─── Materials provided ───
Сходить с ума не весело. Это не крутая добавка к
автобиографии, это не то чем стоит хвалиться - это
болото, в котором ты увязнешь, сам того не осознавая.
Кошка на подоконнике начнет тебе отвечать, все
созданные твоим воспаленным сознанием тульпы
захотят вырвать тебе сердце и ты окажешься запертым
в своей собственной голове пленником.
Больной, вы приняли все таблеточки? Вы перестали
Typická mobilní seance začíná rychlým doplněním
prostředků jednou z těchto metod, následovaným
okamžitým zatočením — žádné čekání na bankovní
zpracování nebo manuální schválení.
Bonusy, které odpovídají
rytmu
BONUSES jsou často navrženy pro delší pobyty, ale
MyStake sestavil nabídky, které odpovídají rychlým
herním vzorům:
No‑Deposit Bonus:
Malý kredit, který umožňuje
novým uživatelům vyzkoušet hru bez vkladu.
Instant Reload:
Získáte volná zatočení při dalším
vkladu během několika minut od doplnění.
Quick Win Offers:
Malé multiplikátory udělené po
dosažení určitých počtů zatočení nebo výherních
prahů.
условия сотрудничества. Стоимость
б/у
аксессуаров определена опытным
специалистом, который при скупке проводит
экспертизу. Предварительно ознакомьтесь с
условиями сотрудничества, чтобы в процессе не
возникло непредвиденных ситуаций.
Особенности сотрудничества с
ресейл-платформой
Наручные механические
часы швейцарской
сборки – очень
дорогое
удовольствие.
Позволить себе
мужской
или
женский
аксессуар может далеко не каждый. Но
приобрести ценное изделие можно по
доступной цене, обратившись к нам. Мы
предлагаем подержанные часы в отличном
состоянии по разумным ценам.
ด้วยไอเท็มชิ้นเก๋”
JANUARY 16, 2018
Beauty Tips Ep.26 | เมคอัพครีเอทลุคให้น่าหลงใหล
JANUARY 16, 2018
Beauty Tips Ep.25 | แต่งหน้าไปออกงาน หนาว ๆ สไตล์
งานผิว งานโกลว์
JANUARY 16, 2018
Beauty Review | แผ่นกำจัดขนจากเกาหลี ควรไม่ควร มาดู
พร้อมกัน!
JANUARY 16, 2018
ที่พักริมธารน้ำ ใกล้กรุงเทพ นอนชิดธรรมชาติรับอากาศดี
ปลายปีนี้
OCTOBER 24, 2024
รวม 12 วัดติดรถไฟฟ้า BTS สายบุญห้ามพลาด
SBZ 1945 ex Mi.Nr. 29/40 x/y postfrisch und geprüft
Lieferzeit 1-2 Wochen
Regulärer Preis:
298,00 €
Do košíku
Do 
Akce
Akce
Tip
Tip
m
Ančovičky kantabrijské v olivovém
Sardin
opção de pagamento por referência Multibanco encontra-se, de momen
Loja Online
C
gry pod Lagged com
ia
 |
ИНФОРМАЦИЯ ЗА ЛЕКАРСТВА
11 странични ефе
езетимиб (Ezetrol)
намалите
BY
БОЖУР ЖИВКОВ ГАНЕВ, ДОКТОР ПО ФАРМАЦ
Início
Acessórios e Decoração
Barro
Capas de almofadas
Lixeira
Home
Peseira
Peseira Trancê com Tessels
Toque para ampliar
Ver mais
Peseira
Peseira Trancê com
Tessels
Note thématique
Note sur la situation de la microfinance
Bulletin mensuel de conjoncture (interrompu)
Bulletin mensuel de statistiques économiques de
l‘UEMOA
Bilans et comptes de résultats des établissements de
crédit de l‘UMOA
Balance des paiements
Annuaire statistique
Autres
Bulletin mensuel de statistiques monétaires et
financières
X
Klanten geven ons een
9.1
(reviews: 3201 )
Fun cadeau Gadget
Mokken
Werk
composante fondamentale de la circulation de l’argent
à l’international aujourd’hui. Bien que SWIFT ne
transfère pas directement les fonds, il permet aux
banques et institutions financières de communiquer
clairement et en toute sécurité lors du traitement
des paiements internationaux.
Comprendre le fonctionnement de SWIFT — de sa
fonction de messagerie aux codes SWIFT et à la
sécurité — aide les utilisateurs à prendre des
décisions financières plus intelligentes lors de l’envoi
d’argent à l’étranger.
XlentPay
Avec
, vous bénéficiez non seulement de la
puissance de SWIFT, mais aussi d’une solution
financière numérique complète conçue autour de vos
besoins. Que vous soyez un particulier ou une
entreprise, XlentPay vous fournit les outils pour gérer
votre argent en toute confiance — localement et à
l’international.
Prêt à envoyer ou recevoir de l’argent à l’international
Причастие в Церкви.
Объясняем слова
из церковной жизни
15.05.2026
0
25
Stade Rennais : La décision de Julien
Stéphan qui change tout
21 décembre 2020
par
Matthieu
───
§ What you are asked to do
Show all lines from the records above where the word "Tessels" occurs.

§ Response box
Peseira Trancê com Tessels
Tessels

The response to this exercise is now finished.